A Pescina la corsa alla carica di sindaco vede in campo tre schieramenti. Il primo cittadino uscente, Mirko Zauri, tenta il secondo mandato consecutivo alla guida della squadra “Valori in Comune per Pescina e Venere”. A contendersi con lui la fascia tricolore ci sono due amministratori comunali uscenti: Luigi Soricone, supportato dalla lista “Insieme per Pescina e Venere”, e il consigliere comunale di opposizione Alfonsino Scamolla, alla guida della compagine “Radici e Futuro”.
Passaggio di testimone invece a Collarmele, dove la corsa per la successione al primo cittadino uscente Tonino Mostacci si consuma tra due ex amministratori locali. A contendersi la guida del municipio saranno Sara D’Agostino, leader del gruppo “Condividere e partecipare”, e Manfredo Marinacci, candidato alla carica di sindaco per la lista “Presenza e ascolto”.

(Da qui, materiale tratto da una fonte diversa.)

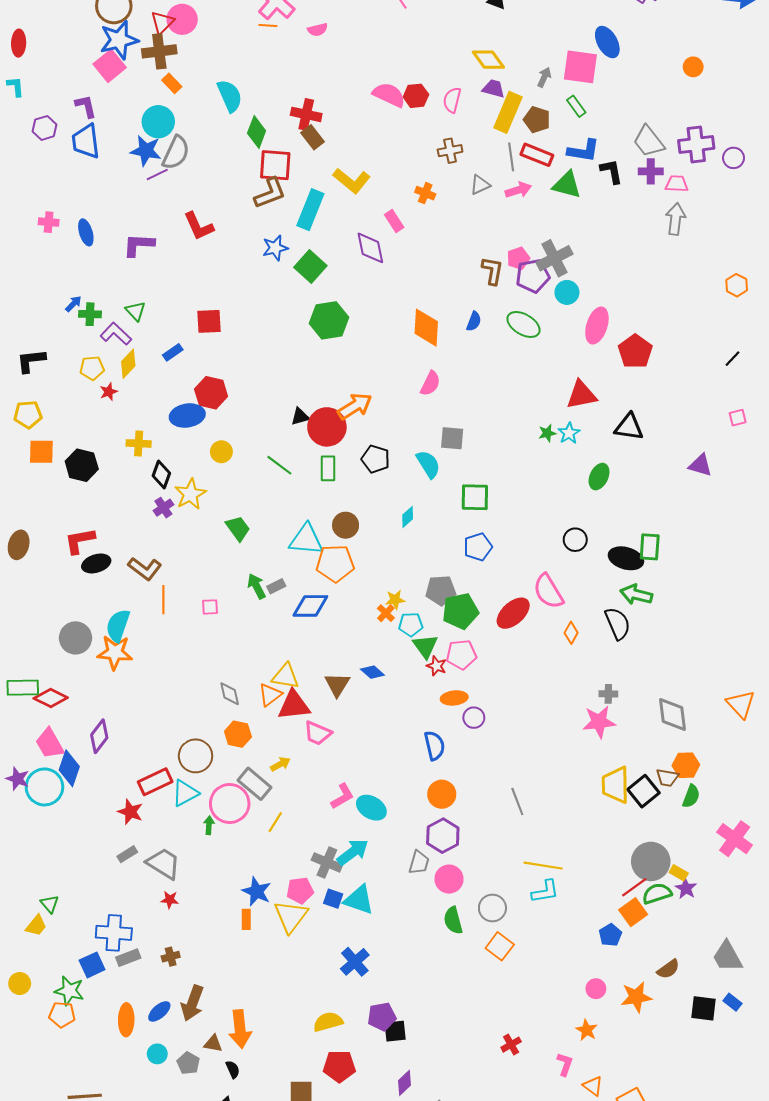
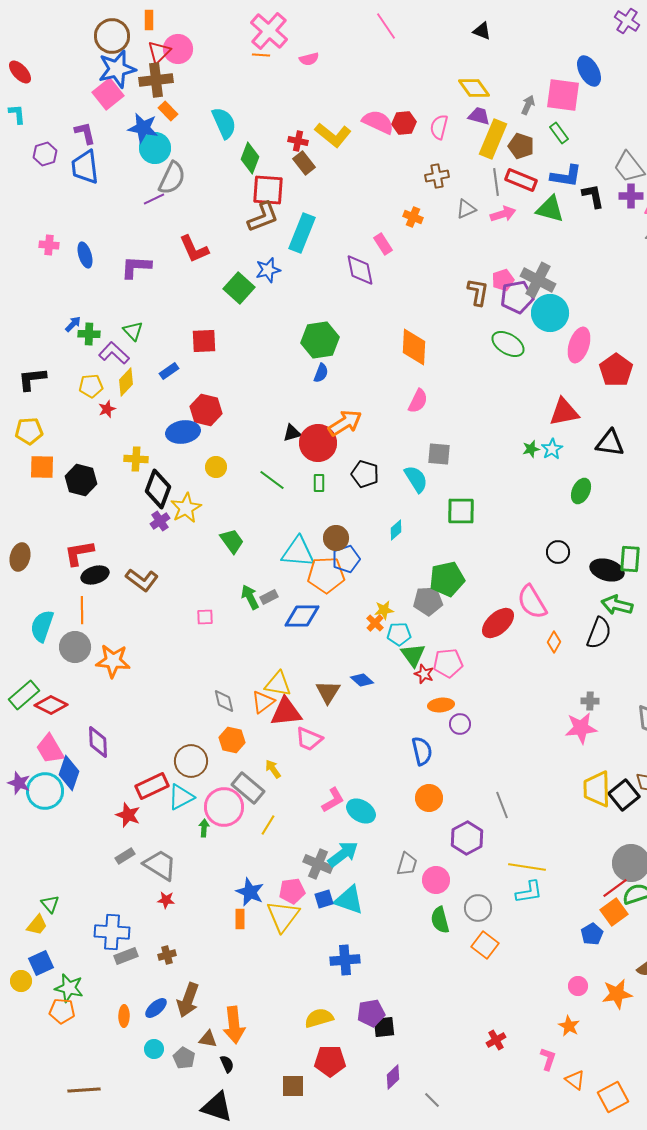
red ellipse: (19, 43) -> (20, 72), turned -45
red cross: (306, 114) -> (298, 141), size x0.7
blue star: (146, 151) -> (143, 128), moved
yellow L-shape: (352, 181) -> (333, 135), moved
gray cross: (555, 258) -> (538, 280), turned -36
green square: (310, 267) -> (239, 288), moved
cyan circle: (567, 292) -> (550, 313), size x1.6
blue semicircle: (474, 321) -> (321, 373), moved
green rectangle: (328, 468) -> (319, 483), size x0.7
black diamond: (161, 474) -> (158, 489), size x1.4
blue pentagon: (478, 547) -> (346, 559), moved
orange line: (163, 600) -> (82, 610), moved
green pentagon: (460, 611) -> (447, 579), moved
black semicircle: (618, 623) -> (599, 633), turned 44
cyan semicircle: (118, 626) -> (42, 626), moved
green rectangle: (23, 688) -> (24, 695), turned -40
purple diamond: (99, 736) -> (98, 742), turned -40
yellow arrow: (280, 764) -> (273, 769), turned -96
purple hexagon: (443, 836) -> (467, 838), moved
blue square: (333, 899) -> (324, 899), turned -36
blue cross: (355, 962) -> (345, 960), turned 36
blue square: (92, 965) -> (41, 963), moved
orange ellipse: (126, 1020) -> (124, 1016), size x0.7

A Sante Marie il primo cittadino in carica, Lorenzo Berardinetti, torna nell’agone elettorale con la compagine “Con impegno verso il domani”, una formazione che unisce ex amministratori a giovani alla prima esperienza politica. A contrapporsi al sindaco uscente è Roberto Lattanzi, sostenuto dalla lista “Ambiente e territorio”.

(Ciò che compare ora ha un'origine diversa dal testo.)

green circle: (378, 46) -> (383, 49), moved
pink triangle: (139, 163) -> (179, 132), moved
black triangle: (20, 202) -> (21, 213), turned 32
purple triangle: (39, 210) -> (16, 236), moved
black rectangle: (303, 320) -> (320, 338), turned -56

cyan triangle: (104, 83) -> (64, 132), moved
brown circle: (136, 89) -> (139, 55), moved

Ad Aielli la competizione si gioca tra il primo cittadino uscente Enzo Di Natale si ricandida con lo schieramento “Il futuro in Comune”, mentre a contendergli la guida del paese ci sarà la sfidante Valeria Mancini, supportata dal gruppo “Cittadini al centro”.
A Rocca di Botte si gestisce la delicata successione amministrativa dopo la recente scomparsa del primo cittadino Fernando Marzolini. Il sindaco facente funzioni Luciano Camerlengo, che in precedenza ricopriva il ruolo di vice sindaco, concorrerà alla carica più alta dell’ente con la compagine “Il tempo è adesso”. A contrastare la sua proposta ci sarà la lista “Tradizione e progresso”, guidata dall’ex assessore Elvino Marzolini.
Tre candidati si contendono invece la guida del Comune di Cappadocia. In corsa per la fascia tricolore ci sono Fabio De Angelis, sostenuto dalla lista “Radici per il futuro”, Michele Pederzoli, a capo della formazione “Cappadocia nel cuore”, e Luigi D’Innocenzo, che guida la compagine “L’alternativa per Cappadocia”.
Infine, riflettori puntati su Collelongo per una sfida tutta al femminile. Il primo cittadino uscente, Rosanna Salucci, cerca la riconferma alla guida di “Viviamo Collelongo”, mentre a contenderle lo scranno più alto del municipio sarà Stefania Salucci, sostenuta dalla lista “La Restanza”.